At the national level, the agenda for the European labor market is increasingly determined by the dual constraints of market integration and international competition. Participation in the European Monetary Union (EMU) stipulated specific criteria that member nations were required to meet in order to qualify for participation in the new currency. In addition to forcing member countries to implement severe austerity policy that would allow them to meet convergence criteria, EMU also intensified international competition. While in its early stages, the openly competitive relationship between social security systems and labor market regimes has placed a premium on increased efficiency in the work place and the reduction of labor costs for business. The Commission has pursued policies that seek compromise between these twin constraints by placing an equal emphasis on both the consolidation and implementation of advances already made and encouraging greater labor market flexibility.

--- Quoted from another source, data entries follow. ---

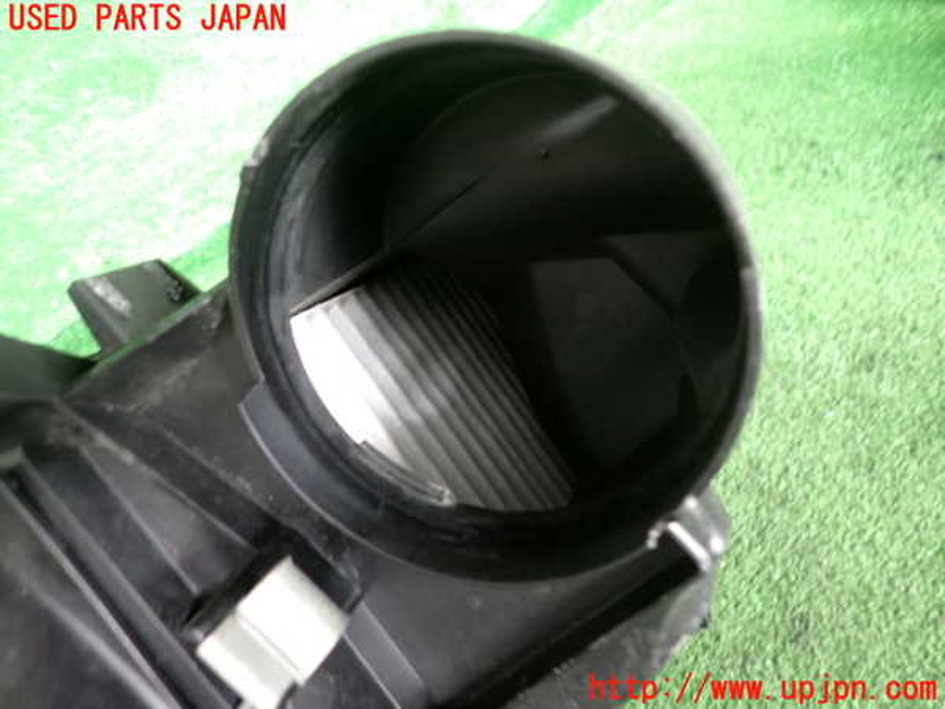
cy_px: 354
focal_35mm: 25
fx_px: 682
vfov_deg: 54.9
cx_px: 472
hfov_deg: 69.4
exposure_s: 1/30
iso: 200
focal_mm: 4.5
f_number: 2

Conflicting tensions also exist, to a lesser degree, over policies regarding solidarity and subsidiarity. Because subsidiarity takes decision-making to the lowest local level possible, it can create cleavages between communities who have diverging needs and interests, thus harming solidarity. While some analysts believe the issue is unresolvable, others believe diversity can be accommodated by setting a common minimum standard, at the EU level, from which national government can rise above but not below. Another solution would preserve national traditions by creating rules within a framework of EU agreements that can be implemented, through a process of more detailed agreement, at a lower, more localized level.

Considering the diversity of social programs that exist within the EU member states, the task of merging them into one coherent policy will be a daunting undertaking. Some analysts have expressed the expectation that new social policies on the supranational level will come in the form of benefits set at or near those of the least generous members of the Union, which is often called the lowest common denominator (LCD) approach. Other analysts argue that reform of European social policies -- and few deny it is needed in most nations -- will by necessity occur during long periods of incremental changes that are marked by brief explosions of major policy innovation, much like the evolution of the EU itself. Regardless, the sheer size of the combined fifteen member nations ensures that they will continue to retain an influential voice in whatever kind of European welfare state emerges.

In summary, although sovereignty in the arena of social welfare is gradually eroding, it remains one of the few key policy realms where national governments still hold more authority than EU-level institutions. Multi-tiered systems of governance, like the EU, often encourage the fragmentation of policy control that creates an atmosphere conducive to competitive deregulation that inhibits the development of new policies on a national level. However, while this fragmentation of policy carries negative connotations, it also serves to open up new avenues for innovation and emulation. With many national governments experiencing serious budgetary pressures on social programs -- many of which are rooted in both social and financial dilemmas -- the EU may, in the end, prove to be the level at which brainstorming can occur that will rejuvenate "Social Europe" and bring it into the 21st century.